Only Southwest showed a profit for each year from 2000-2010. AirTran Holdings Inc. (AAI) which cracked the top 10 early in the decade, came in second best, losing money in only two of those years. Southwest is scheduled to close a merger with AirTran in the second quarter.Discount Carriers Shine
Stormy weather will come and go. But while the airlines focus on increasing efficiency and lowering operating costs, fuel price swings - up or down - will have the most influence on where fares, and profits, go from here.
Airlines might be able to cope with fuel prices in the $75-$100 a barrel range by making capacity adjustments, Ray Neidl, a senior aerospace specialist at Maxim Group, told InvestorPlace in a recent interview. But if prices exceed $100 a barrel, it will be much harder to pass increased costs on to customers.
On the other hand, if oil prices dip below $75, airlines could be motivated to increase capacity by bringing big, fuel-guzzling planes back into service, he said.
But even if oil prices surge, some analysts think the major airlines will benefit from the lessons they learned during the crises of the last decade.
Transportation economist George Hoffer, who teaches at the University of Richmond, said he is bullish on the prospects for U.S. airlines, particularly those with strong networks and international routes. That would include what he calls the big three - Delta, United and American.
The mergers of the past decade and the capacity shrinkage of the past two years have the airlines in a good position for a strong decade ahead, Hoffer said.
"They may look like they've got problems with respect to fuel, but I think they end the decade on a real high.
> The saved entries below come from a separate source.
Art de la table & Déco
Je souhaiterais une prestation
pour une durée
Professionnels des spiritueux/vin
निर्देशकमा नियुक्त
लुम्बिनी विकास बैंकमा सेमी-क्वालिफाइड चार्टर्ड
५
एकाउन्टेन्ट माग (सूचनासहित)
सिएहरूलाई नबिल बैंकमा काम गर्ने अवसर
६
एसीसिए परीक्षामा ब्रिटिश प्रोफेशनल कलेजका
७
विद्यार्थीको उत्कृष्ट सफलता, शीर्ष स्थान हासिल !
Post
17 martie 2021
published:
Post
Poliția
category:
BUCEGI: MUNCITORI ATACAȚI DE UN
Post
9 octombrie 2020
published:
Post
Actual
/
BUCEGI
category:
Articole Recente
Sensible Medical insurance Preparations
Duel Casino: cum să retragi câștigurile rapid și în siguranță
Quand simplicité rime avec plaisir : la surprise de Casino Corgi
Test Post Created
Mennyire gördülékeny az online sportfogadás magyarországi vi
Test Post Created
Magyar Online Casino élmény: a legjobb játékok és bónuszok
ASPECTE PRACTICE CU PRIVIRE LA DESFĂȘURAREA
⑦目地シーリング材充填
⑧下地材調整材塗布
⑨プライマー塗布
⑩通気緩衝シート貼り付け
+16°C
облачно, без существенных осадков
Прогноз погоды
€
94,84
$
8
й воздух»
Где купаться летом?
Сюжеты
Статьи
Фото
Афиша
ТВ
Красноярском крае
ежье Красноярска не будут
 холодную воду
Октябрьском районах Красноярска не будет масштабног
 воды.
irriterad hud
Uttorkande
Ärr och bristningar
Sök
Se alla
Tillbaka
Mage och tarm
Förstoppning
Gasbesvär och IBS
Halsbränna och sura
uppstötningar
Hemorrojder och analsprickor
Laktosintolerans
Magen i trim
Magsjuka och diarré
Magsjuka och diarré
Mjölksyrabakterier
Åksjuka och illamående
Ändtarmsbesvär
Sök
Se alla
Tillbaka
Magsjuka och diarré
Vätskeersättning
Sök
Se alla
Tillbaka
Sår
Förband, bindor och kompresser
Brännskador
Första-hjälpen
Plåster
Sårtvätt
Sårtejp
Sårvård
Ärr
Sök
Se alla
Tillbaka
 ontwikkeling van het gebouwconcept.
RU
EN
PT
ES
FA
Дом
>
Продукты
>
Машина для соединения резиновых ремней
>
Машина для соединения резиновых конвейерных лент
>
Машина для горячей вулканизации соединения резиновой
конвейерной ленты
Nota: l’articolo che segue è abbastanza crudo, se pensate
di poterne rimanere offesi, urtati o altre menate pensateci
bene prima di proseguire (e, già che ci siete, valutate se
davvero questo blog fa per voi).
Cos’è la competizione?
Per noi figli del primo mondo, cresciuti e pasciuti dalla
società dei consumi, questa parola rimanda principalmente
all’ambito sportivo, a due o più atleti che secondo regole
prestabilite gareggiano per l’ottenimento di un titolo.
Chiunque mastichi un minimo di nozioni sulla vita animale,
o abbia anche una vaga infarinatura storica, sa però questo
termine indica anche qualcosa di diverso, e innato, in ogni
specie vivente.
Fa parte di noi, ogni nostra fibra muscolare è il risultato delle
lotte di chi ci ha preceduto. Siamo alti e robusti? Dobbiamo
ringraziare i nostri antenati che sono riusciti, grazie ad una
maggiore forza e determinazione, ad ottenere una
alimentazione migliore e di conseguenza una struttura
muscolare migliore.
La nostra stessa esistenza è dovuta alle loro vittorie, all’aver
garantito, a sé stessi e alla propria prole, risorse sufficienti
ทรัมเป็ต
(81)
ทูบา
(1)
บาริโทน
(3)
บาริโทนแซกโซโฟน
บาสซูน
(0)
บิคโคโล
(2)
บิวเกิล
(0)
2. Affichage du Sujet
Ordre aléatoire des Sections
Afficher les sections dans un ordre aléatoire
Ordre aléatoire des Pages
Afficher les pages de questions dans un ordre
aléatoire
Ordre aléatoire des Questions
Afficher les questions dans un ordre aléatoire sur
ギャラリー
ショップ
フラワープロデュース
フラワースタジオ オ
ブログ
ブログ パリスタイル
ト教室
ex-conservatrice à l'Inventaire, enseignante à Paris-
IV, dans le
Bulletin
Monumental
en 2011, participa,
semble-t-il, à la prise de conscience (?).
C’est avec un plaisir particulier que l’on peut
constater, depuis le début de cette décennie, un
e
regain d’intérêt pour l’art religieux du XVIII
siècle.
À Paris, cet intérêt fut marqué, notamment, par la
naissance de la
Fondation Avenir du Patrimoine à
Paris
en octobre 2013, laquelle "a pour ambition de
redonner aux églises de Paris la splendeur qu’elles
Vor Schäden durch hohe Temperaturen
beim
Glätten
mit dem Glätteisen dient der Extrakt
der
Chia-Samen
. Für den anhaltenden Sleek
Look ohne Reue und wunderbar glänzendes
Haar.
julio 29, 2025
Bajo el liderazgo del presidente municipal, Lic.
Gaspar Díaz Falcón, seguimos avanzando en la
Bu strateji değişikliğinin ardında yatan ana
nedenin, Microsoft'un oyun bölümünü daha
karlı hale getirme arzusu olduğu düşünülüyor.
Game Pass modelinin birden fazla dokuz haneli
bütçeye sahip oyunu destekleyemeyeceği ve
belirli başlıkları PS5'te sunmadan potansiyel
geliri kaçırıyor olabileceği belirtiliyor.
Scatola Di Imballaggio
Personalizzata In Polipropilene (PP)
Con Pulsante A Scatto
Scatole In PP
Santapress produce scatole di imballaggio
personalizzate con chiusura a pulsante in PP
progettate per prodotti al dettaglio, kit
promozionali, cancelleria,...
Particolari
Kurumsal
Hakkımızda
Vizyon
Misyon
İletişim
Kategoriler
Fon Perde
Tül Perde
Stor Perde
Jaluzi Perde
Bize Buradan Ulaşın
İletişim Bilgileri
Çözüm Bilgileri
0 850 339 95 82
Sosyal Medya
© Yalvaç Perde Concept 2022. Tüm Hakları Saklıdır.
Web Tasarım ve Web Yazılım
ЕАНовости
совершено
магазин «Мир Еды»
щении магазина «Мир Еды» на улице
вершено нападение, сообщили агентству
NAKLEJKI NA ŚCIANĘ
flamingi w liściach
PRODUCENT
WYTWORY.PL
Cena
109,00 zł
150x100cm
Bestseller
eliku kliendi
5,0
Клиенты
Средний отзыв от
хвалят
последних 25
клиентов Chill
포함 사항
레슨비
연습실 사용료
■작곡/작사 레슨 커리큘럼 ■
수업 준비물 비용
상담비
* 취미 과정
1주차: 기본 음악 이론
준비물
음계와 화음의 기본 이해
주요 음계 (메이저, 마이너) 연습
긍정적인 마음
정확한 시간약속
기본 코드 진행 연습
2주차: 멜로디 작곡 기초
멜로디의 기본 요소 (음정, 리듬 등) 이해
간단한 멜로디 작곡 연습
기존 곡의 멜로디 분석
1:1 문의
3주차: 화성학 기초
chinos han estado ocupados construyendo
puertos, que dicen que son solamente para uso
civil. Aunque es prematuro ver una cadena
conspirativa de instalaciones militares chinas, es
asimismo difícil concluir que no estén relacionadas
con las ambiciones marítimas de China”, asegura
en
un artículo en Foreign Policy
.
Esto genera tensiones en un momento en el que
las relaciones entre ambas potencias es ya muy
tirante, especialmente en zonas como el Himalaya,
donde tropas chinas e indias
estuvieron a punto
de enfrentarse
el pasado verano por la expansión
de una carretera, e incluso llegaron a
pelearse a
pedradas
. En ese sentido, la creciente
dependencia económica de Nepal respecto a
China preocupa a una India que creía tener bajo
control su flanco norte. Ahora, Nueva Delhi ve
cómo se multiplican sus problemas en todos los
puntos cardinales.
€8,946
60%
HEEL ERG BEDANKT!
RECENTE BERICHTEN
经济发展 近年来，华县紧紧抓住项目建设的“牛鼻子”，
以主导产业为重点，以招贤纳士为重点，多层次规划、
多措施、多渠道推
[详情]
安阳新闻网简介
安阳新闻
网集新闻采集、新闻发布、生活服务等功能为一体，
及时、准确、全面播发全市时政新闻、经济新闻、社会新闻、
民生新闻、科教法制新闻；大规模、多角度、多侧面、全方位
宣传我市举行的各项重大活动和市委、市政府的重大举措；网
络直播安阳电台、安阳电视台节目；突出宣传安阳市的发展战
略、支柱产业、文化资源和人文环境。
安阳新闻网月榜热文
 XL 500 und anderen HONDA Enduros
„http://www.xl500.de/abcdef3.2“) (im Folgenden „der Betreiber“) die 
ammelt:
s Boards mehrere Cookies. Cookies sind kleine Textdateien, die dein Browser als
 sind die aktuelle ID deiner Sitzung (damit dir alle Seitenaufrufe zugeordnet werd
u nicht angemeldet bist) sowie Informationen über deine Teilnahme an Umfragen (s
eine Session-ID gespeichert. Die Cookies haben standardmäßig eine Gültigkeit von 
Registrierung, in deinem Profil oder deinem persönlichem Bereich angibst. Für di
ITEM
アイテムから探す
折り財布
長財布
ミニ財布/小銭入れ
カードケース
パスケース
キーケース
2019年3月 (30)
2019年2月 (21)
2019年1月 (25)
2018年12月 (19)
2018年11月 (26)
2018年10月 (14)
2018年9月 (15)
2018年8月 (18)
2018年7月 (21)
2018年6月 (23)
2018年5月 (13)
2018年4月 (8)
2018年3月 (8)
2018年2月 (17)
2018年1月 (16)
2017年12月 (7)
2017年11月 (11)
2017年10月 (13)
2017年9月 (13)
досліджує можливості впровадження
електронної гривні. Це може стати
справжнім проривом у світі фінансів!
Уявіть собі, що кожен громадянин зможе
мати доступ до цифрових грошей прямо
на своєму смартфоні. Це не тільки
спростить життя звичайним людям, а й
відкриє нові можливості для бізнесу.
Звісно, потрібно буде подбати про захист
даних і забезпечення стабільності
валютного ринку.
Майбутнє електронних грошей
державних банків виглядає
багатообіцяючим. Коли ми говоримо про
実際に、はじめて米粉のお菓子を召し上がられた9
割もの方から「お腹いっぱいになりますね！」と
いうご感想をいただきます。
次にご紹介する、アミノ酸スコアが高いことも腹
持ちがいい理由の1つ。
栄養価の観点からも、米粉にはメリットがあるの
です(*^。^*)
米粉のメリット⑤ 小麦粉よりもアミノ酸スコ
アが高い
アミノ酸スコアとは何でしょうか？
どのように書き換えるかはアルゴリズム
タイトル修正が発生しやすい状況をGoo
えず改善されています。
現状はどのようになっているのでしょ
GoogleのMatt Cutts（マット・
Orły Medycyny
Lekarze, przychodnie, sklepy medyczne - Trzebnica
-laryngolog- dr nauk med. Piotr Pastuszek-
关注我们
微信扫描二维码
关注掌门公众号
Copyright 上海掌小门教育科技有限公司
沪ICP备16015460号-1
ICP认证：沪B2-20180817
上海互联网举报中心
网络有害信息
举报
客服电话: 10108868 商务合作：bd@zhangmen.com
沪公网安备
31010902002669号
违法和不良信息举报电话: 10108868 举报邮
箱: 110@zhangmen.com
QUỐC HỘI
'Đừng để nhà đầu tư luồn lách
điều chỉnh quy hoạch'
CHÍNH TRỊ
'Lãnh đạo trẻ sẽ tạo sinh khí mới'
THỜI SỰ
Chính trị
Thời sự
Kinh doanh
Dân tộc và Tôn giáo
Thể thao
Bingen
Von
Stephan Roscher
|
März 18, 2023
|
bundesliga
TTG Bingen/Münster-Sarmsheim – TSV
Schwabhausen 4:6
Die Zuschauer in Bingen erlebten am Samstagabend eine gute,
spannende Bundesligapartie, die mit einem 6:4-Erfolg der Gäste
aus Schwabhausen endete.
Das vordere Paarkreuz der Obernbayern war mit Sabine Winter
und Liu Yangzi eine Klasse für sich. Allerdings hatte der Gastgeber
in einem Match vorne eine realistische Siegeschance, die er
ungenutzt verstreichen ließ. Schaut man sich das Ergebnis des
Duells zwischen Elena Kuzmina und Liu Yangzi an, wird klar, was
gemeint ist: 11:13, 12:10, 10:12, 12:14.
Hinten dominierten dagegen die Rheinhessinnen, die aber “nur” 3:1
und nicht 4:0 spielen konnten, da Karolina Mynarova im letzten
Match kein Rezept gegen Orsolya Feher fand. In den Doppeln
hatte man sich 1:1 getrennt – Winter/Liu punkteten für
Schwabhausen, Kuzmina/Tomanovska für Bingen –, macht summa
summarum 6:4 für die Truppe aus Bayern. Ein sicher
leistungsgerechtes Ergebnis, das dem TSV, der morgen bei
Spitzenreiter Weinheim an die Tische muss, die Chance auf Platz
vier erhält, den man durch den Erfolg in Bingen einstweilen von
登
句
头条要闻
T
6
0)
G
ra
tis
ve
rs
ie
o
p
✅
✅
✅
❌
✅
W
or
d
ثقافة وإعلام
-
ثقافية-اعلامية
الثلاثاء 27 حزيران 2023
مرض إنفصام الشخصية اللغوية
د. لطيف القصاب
They have much more economic power. They have much more pricing power." Hoffer said.
Even so, the record for the big airlines throughout the last decade was dismal.
Those carriers, including AMR, Continental, Delta, Northwest, UAL, US Airways and America West, lost $66.7 billion during the 2001-2009 period.
By comparison, the low-cost carriers, including Southwest, Frontier Airlines (FRNT), AirTran and JetBlue, earned $3.3 billion as a group during the same period, with most of that - nearly $3.2 billion - coming from Southwest.
Investors who want to make a wager on the industry might want to spread their bets with the Claymore NYSE ARCA Airline ETF (FAA). Keep in mind, however, the fund is not limited to U.S. airlines, but invests in carriers around the globe.